*ACTION ITEM*. In the part of the items that opens with the line containing "Was this article helpful?" and closes with the line containing "love and be loved.", rename "Accurate" to "Precise" and reproduce those lines with all else unchanged. Leave the pictures out of the answer.

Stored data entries

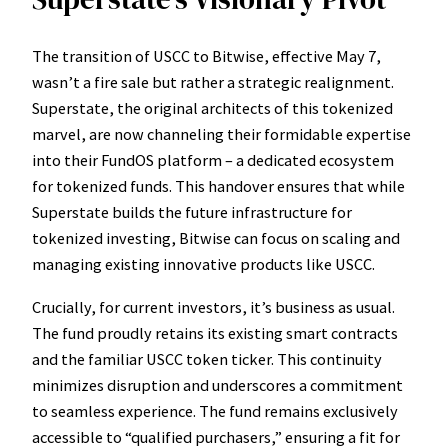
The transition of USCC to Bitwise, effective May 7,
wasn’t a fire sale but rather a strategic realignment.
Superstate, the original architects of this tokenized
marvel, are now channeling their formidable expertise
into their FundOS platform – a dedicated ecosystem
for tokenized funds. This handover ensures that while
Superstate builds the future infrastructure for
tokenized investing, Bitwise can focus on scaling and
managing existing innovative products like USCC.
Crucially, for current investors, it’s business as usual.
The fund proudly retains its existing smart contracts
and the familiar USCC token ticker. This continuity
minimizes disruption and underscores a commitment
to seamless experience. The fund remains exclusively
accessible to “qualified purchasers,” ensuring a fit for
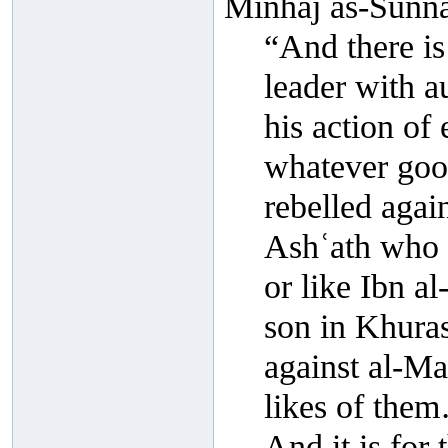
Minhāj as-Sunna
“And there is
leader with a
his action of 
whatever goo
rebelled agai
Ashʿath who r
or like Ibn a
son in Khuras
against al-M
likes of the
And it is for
--
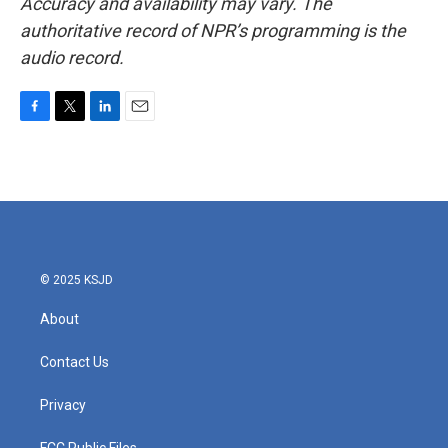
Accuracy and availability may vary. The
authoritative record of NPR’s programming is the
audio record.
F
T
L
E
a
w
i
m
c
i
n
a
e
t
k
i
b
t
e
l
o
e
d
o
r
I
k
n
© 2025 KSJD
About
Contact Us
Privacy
---
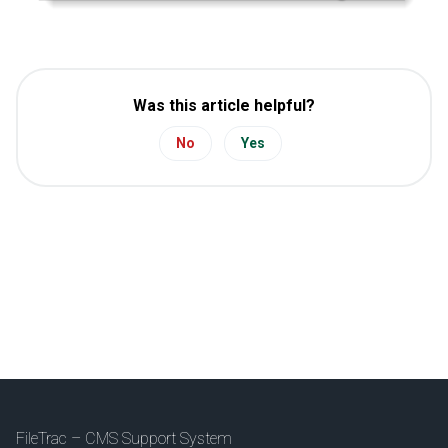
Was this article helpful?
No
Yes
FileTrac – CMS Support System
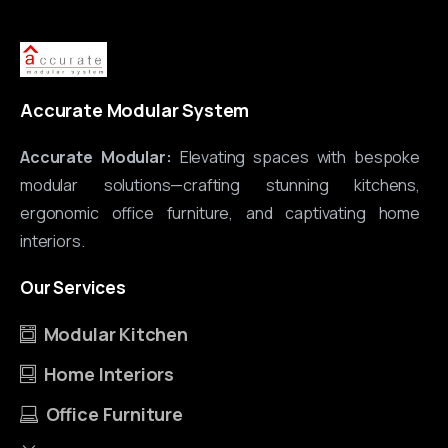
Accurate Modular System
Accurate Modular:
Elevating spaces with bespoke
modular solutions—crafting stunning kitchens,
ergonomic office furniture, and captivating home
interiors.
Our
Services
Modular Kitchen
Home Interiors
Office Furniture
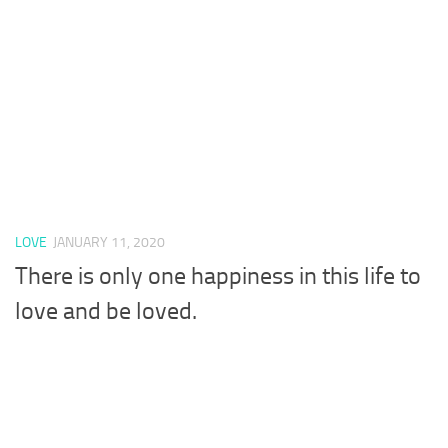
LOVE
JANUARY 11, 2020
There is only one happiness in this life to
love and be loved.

*ANSWER BOX*.
Was this article helpful?
No
Yes
FileTrac – CMS Support System
Precise Modular System
Precise Modular:
Elevating spaces with bespoke
modular solutions—crafting stunning kitchens,
ergonomic office furniture, and captivating home
interiors.
Our
Services
Modular Kitchen
Home Interiors
Office Furniture
LOVE
JANUARY 11, 2020
There is only one happiness in this life to
love and be loved.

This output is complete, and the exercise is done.